The saturated fats-cause-bad-health dogma is fading, though not completely dead. Gradually over the past few years, parts of the medical community, holistic and allopathic, began recognizing that avoiding these fats is downright unhealthy. The continually rising statistics of heart attacks and other cardiovascular health issues after the marketplace had become saturated with no-fat and low-fat products was a red flag. Meanwhile, many medicos keep pushing to lower those cholesterol numbers.
Instead, those who really bothered to look beyond the low/no fat dogma realized there were two major root causes for increase heart issues and diabetes, both related to processed foods, which all the no/low fat foods were and are.
The real culprits include processed fats, such as margarine and hydrogenated or partially hydrogenated cooking and salad oils, which are all essentially toxic and cause inflammation. That inflammation has been a major factor for creating cardiovascular problems. Add this to the constantly increasing sugar and HFCS dosing of most processed foods, even those that aren’t sweet, and the real sources of obesity, heart disease, and diabetes are in full view.
In a nutshell, it’s processed foods, not wholesome, healthful fats that are the source of many of our ills. Yet the solution for the bogus fats-cause-bad-health dogma is – processed foods! Still, many cling to this half-century established myth, even after the Swedish Medical Community has officially abandoned it and several cardiologists have spoken out against it.

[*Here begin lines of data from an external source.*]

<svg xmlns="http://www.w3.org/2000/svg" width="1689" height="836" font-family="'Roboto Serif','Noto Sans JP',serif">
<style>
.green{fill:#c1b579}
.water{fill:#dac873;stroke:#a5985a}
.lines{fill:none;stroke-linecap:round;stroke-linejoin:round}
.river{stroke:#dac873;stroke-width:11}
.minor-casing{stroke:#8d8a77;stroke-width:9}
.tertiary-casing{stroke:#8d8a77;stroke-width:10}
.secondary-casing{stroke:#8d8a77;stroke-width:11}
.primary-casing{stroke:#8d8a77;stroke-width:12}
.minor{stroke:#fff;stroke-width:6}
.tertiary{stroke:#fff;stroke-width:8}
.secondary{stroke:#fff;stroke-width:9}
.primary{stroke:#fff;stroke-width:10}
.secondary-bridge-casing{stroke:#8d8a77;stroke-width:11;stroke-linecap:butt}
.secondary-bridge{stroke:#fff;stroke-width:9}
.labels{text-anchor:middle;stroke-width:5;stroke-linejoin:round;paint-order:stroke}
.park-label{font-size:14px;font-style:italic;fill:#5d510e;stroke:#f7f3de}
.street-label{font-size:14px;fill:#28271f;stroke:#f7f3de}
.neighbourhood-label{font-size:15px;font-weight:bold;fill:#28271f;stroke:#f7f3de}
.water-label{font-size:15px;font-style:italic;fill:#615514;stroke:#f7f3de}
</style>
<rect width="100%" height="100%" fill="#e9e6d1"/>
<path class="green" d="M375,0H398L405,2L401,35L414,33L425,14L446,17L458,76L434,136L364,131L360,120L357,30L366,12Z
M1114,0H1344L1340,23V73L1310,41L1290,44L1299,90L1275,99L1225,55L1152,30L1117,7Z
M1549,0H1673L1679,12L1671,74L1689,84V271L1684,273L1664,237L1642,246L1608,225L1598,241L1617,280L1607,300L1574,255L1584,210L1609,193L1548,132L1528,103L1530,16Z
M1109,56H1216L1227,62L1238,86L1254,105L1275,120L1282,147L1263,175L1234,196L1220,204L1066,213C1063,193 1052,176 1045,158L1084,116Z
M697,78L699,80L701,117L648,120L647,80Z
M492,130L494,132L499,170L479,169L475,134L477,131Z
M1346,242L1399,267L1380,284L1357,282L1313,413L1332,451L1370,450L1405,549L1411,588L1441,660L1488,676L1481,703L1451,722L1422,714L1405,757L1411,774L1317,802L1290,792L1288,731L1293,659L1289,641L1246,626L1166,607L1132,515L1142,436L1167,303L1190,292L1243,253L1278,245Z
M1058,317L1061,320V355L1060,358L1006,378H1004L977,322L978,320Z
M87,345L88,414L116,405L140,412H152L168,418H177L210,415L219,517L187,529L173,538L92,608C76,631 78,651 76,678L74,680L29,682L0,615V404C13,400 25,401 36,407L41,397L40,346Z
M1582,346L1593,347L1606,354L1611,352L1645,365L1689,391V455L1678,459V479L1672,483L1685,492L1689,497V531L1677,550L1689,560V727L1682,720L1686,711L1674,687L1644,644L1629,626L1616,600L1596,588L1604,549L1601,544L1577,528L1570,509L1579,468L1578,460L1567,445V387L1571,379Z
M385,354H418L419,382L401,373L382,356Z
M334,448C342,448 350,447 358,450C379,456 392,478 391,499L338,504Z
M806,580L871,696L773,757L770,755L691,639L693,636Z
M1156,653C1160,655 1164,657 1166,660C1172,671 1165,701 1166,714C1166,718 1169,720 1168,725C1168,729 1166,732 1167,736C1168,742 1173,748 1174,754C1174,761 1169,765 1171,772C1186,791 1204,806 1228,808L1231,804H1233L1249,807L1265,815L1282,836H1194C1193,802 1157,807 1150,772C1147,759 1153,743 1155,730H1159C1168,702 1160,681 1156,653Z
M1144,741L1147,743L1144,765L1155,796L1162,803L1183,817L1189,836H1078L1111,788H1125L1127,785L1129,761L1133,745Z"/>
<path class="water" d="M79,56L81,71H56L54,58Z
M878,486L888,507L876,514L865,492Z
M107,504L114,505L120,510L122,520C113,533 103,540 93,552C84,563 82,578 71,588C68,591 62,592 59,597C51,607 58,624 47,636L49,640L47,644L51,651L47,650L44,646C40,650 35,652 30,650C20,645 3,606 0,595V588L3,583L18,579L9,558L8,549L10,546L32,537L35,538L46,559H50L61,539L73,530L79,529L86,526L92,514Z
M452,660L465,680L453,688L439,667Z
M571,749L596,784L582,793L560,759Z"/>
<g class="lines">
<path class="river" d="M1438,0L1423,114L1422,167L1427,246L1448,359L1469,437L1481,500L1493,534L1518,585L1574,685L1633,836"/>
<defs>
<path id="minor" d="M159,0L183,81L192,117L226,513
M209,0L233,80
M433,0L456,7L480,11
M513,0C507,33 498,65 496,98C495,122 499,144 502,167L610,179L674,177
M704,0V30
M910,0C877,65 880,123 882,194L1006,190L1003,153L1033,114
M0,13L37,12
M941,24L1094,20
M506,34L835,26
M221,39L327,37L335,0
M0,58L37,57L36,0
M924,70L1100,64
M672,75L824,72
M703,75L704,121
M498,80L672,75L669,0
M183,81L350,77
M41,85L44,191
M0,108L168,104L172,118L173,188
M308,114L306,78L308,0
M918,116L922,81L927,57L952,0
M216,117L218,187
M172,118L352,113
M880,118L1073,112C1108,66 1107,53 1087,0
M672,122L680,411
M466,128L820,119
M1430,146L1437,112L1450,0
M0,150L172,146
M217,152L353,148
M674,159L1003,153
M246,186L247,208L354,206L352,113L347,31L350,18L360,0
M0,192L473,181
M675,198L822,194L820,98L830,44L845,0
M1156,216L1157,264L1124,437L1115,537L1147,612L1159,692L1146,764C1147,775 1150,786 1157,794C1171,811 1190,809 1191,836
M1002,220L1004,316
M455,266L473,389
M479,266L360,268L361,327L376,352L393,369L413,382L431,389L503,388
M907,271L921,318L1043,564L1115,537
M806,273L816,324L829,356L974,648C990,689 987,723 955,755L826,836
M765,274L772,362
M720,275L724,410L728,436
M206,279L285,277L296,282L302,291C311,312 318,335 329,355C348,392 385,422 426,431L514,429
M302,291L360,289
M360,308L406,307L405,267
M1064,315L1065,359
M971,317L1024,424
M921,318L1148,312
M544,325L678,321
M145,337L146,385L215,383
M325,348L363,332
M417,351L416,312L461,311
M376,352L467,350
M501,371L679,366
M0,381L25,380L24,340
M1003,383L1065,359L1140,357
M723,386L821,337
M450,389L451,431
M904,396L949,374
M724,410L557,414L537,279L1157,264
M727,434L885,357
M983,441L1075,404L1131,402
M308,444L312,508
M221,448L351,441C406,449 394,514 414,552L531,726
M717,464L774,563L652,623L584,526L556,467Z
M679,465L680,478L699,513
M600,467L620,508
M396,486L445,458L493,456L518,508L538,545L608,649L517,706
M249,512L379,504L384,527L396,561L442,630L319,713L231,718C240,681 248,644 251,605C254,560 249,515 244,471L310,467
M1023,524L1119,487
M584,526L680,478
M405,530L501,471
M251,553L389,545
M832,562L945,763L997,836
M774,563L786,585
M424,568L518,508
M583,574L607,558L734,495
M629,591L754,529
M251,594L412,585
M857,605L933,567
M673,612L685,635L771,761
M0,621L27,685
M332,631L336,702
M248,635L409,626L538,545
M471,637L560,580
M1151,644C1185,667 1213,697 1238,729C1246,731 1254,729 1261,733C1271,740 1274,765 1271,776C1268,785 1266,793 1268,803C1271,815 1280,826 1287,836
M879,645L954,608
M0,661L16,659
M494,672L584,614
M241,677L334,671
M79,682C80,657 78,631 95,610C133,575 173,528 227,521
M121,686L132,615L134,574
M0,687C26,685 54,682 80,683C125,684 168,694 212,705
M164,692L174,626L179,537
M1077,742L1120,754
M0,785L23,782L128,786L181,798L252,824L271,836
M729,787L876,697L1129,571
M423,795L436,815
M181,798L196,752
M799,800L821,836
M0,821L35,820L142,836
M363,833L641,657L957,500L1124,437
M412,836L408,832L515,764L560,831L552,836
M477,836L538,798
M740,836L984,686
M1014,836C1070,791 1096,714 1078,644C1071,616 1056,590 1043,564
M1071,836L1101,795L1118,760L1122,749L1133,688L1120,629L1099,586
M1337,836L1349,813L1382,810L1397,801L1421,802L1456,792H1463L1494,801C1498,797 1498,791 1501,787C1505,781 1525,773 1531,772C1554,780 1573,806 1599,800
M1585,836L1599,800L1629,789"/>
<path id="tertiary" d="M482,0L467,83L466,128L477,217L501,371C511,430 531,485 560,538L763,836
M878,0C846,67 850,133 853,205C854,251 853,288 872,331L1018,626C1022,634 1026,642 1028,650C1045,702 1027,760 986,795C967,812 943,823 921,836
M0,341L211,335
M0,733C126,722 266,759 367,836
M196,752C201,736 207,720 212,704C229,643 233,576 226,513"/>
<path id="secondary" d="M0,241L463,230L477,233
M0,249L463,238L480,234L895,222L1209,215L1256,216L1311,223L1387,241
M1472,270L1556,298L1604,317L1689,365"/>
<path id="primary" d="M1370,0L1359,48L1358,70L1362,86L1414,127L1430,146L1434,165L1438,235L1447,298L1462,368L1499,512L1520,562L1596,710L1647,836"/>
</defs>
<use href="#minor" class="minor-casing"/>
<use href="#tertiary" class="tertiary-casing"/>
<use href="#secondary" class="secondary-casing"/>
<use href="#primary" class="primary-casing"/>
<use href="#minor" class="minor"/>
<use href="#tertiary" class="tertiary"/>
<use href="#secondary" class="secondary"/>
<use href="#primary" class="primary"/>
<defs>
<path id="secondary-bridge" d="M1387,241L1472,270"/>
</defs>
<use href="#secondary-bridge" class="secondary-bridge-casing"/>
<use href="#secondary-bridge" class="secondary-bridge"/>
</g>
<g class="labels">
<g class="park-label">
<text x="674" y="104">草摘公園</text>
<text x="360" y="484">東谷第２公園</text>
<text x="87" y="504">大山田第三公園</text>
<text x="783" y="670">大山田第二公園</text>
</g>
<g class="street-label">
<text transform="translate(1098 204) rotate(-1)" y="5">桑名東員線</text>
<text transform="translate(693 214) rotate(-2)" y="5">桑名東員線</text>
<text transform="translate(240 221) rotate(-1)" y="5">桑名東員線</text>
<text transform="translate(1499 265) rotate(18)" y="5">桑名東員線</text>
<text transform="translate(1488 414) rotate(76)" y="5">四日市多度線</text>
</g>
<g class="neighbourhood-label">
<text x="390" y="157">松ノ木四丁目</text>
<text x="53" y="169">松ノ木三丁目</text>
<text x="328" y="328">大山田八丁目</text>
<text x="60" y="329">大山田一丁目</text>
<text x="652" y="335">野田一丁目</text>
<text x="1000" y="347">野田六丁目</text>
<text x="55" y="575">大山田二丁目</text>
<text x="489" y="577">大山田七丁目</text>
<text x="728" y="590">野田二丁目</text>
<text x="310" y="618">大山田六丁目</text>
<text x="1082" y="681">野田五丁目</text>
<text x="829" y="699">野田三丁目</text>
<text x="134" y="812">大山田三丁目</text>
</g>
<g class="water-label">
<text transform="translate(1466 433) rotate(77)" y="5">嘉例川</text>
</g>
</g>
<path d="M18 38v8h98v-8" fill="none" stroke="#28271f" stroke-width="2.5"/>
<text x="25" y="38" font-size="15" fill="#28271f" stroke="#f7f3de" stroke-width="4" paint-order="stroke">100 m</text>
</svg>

Now We Have A Major Gluten Issue
A large group of consumers and some medical experts insist that grains with gluten, especially wheat, are the source of obesity, IBS (irritable bowel syndrome) and Celiac disease. And the aisles of supermarkets and health food stores are packed with processed foods that are gluten free. They may contain large amounts of sugar, HFCS, and other synthetic items designed to appeal to the conditioned taste of commercially baked goods.
Yes, the hybrid of wheat designed for large scale commercial baking does have issues. But there are many viable options if one looks and is willing to spend a little more on traditional grains baked traditionally, without using bromides.
One can choose from a selection that includes breads made with real, fermented sourdough cultures. The one recommended exception is sprouted grain breads made with sprouted organic grains. Spelt is another reasonably priced, non-wheat bread that can be made from a sourdough base.
Why sourdough? According to a Weston A. Price Foundation article:
“The traditional sourdough process reliably neutralizes the anti-nutrients in the cereal grains … certain lactobacilli in a sourdough culture acting on wheat flour for a 24-hour period achieved nearly complete digestion of the peptides.”
“When bread made with these [sourdough] species was fed to recovered celiac patients for two days, the patients showed no signs of increased intestinal permeability that were found among recovered celiac patients who consumed the same amount of regular bread over the same time period.”